The first phase of the ISLES project was led by the Scottish Government and announced by Minister for Enterprise, Energy and Tourism of Scotland Jim Mather and Minister for Communications, Energy and Natural Resources of Ireland Eamon Ryan in Glasgow on 7 June 2008. The contract to undertake the feasibility study was awarded to a consortium led by RPS Group. Its final reports were delivered to the inter-governmental steering group in late-2011. The findings were disseminated at a conference in Glasgow on 23 November 2011. According to these findings, there are no technological barriers to ISLES and the project is feasible, although landfall points throughout the three jurisdictions have significant constraints due to environmental issues. It would cost about £1 million per each MW of installed capacity. It concluded that a second project was needed to achieve further progress toward implementation.

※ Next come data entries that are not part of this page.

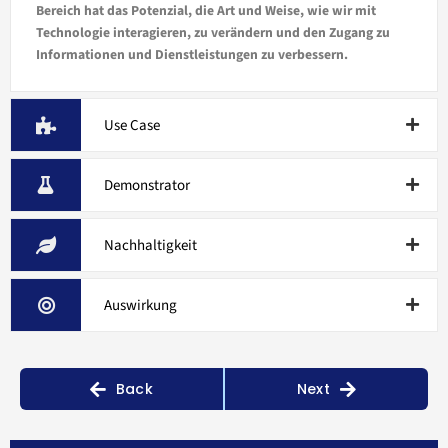
Bereich hat das Potenzial, die Art und Weise, wie wir mit
Technologie interagieren, zu verändern und den Zugang zu
Informationen und Dienstleistungen zu verbessern.
Use Case
Demonstrator
Nachhaltigkeit
Auswirkung
Back
Next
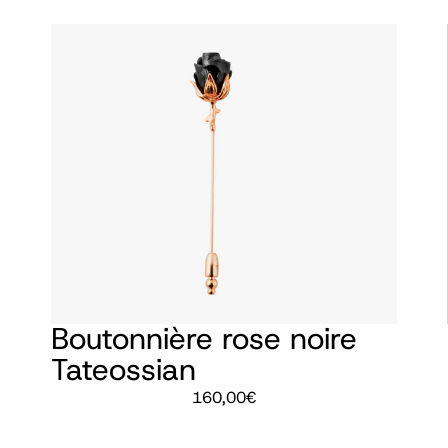
Boutonnière rose noire
Tateossian
160,00
€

ISLES 2: Towards Implementation

Phase 2 of the project was announced by Mather's successor Fergus Ewing in 2013. Once again it was a partnership between project partners the Scottish Government, Department of Enterprise Trade and Investment in Northern Ireland, and the Department of Communications, Energy and Natural Resources in Ireland. Match funding was secured from the European Union's INTERREG IVA Programme overseen by the Special EU Programmes Body. A consortium of consultants worked together on three workstreams: a spatial plan and sustainability appraisal; a network regulation and market alignment study; and a business plan. A suite of reports was unveiled by Chris Stark at the All Energy Conference in Glasgow on 6 May 2015 and formally published on 18 September 2015.